╔══
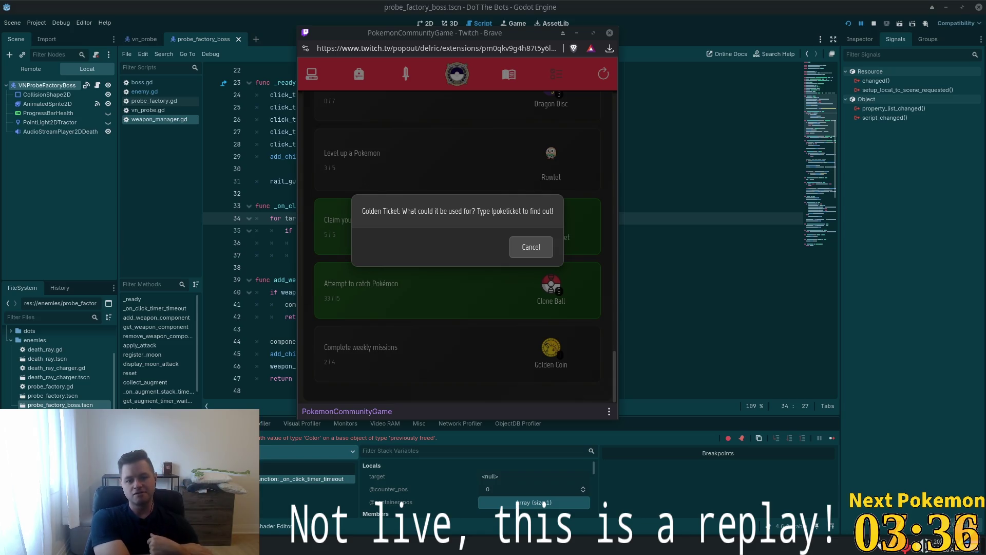
{"action": "left_click", "coordinate": [514, 251]}
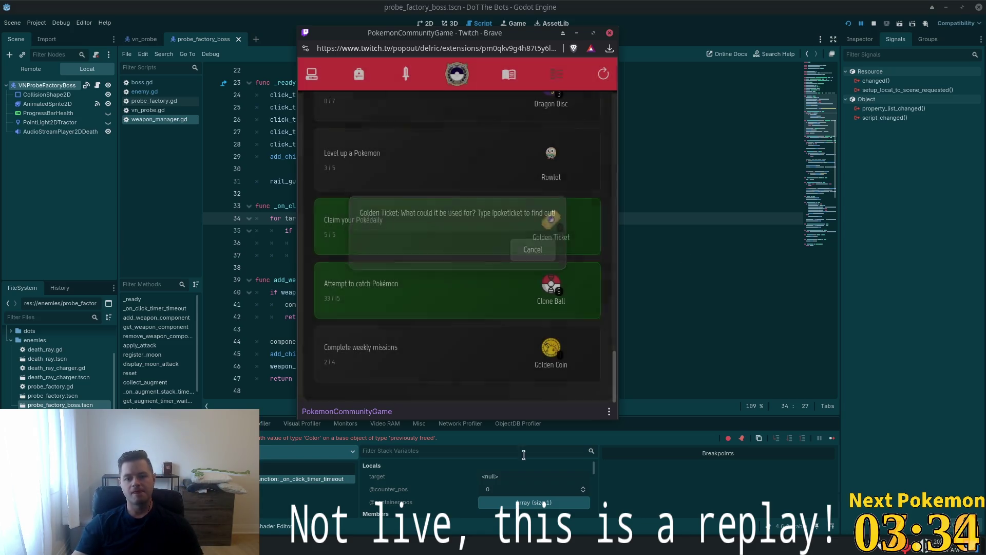
Return to the top of the missions list and move to the item shop
{"action": "scroll", "coordinate": [468, 349], "scroll_direction": "up", "scroll_amount": 2}
{"action": "scroll", "coordinate": [468, 348], "scroll_direction": "up", "scroll_amount": 1}
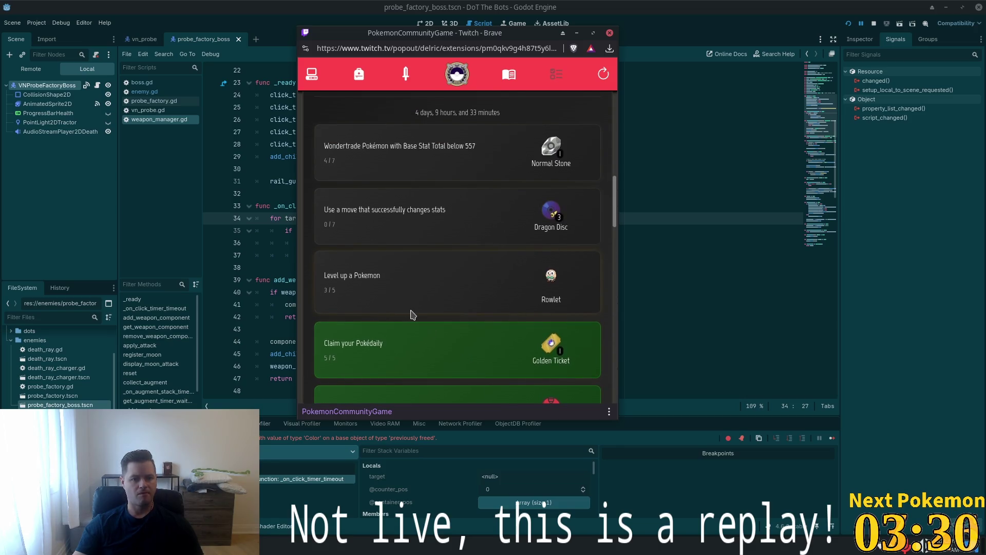
{"action": "scroll", "coordinate": [409, 315], "scroll_direction": "up", "scroll_amount": 2}
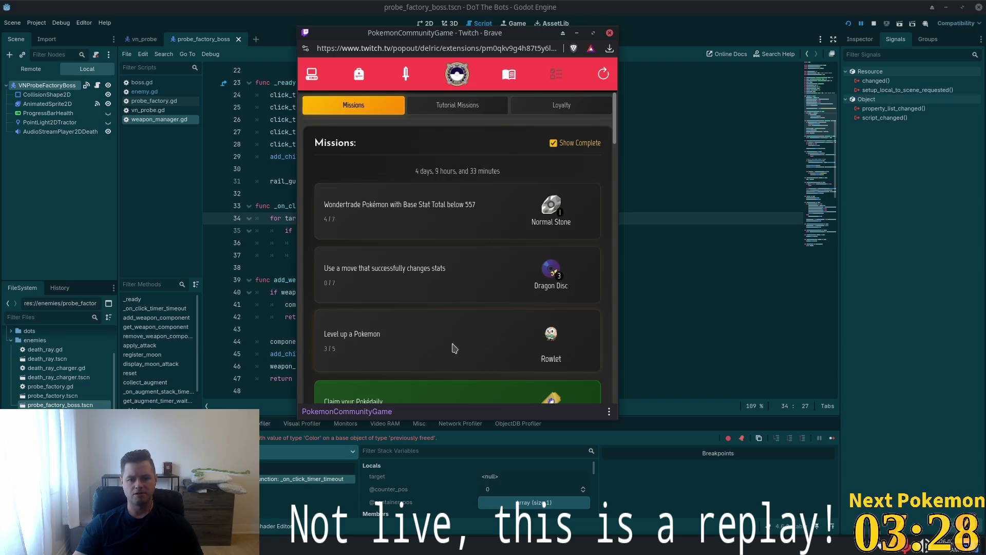
{"action": "left_click", "coordinate": [359, 74]}
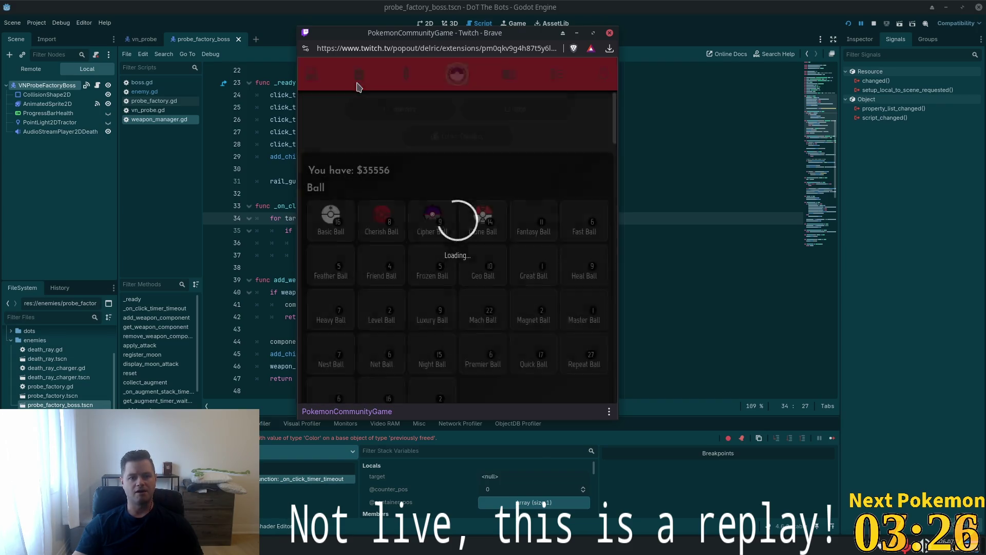
Show the owned Pokémon list sorted by Base stats
{"action": "left_click", "coordinate": [457, 75]}
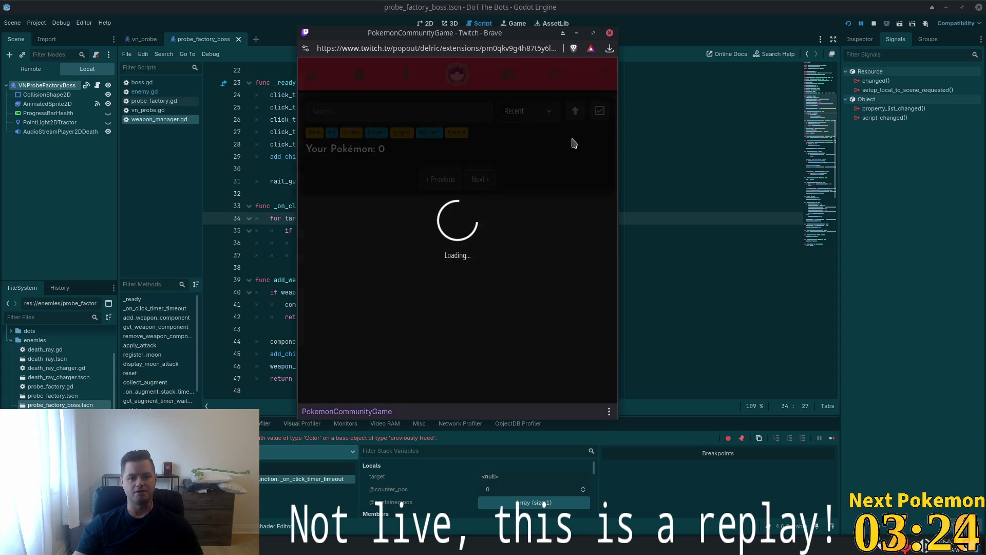
{"action": "left_click", "coordinate": [532, 111]}
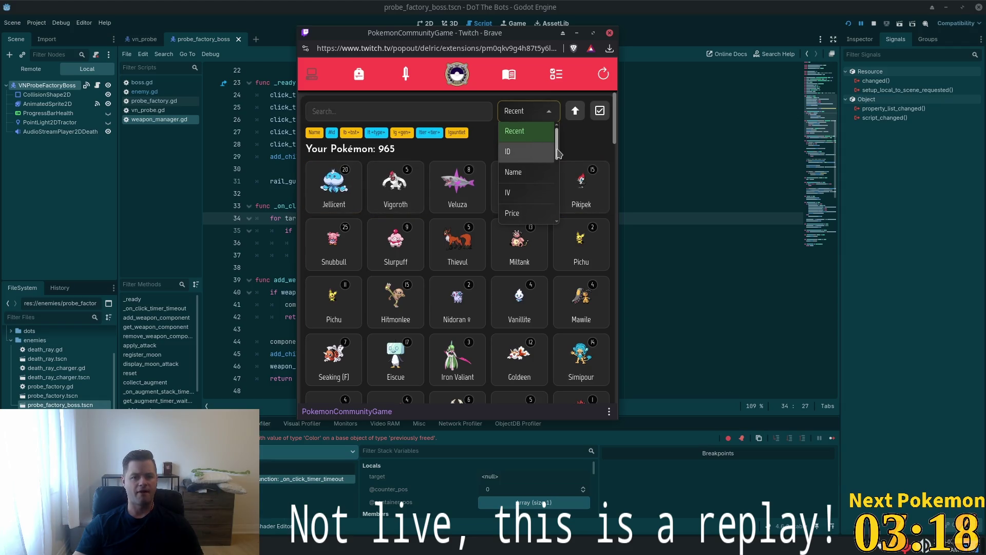
{"action": "left_click_drag", "start_coordinate": [557, 150], "coordinate": [546, 183]}
{"action": "left_click", "coordinate": [546, 171]}
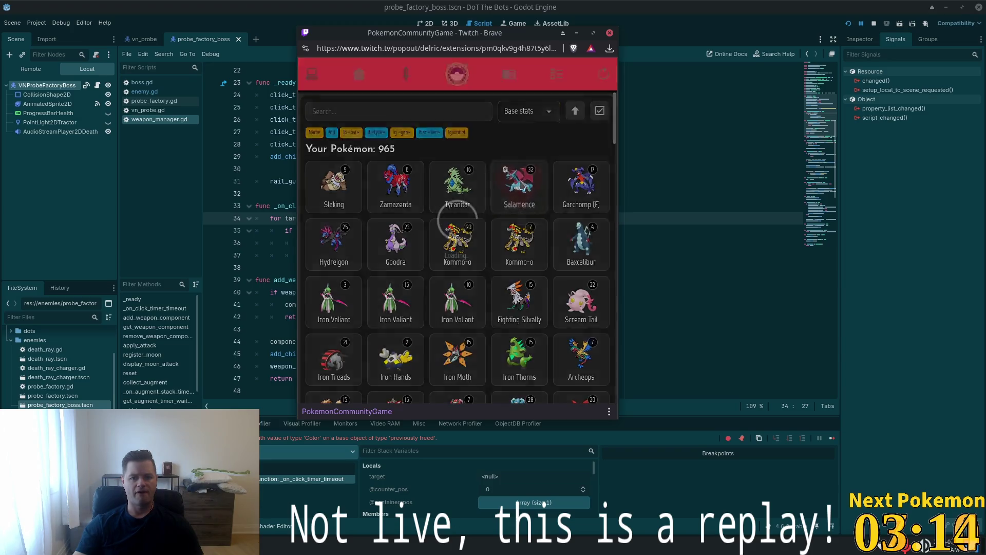
Open Salamence's card, toggle its lock twice ending Locked, and close it
{"action": "left_click", "coordinate": [429, 205]}
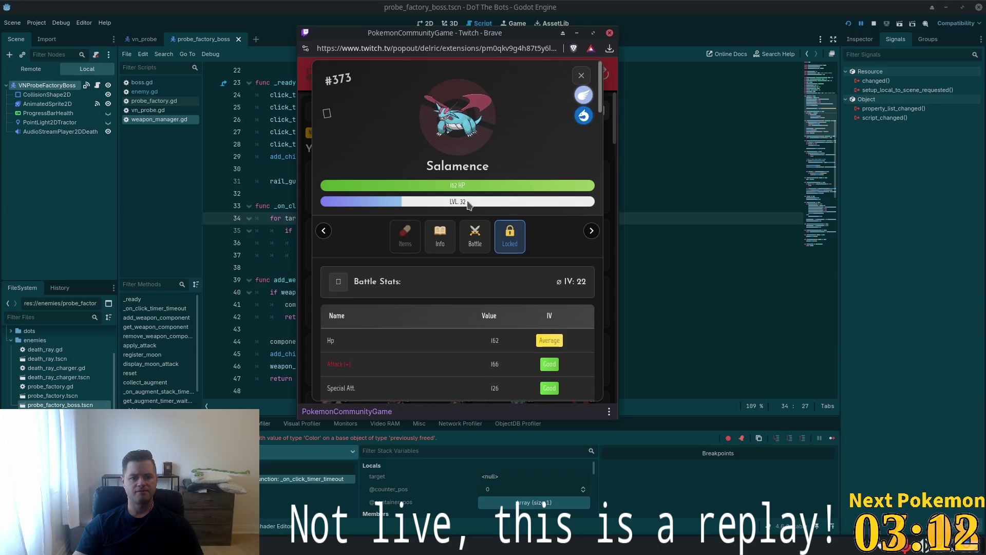
{"action": "left_click", "coordinate": [524, 242]}
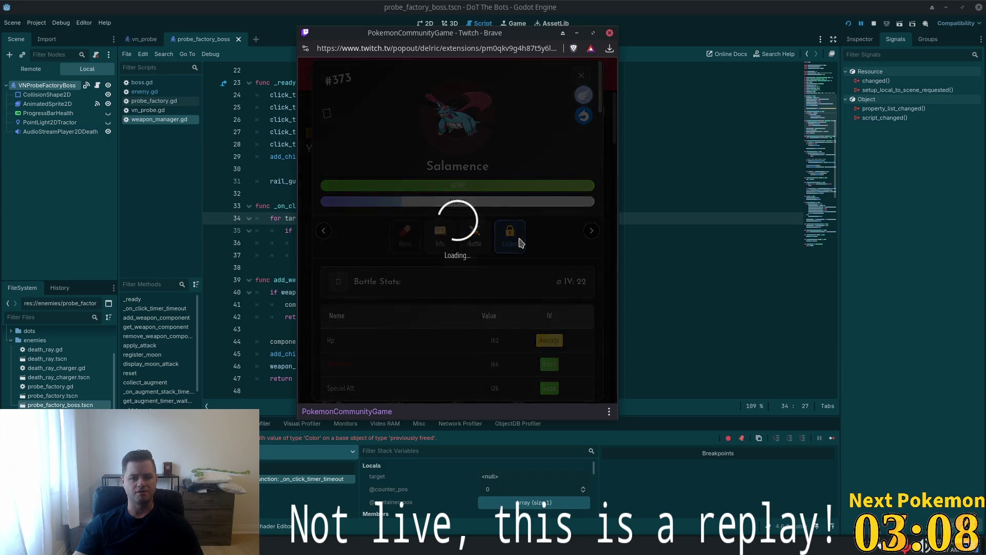
{"action": "left_click", "coordinate": [520, 242]}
╚══
* What the task asks *
Copy out all the lines of the records that include "list".

* Task answer *
Return to the top of the missions list and move to the item shop
Show the owned Pokémon list sorted by Base stats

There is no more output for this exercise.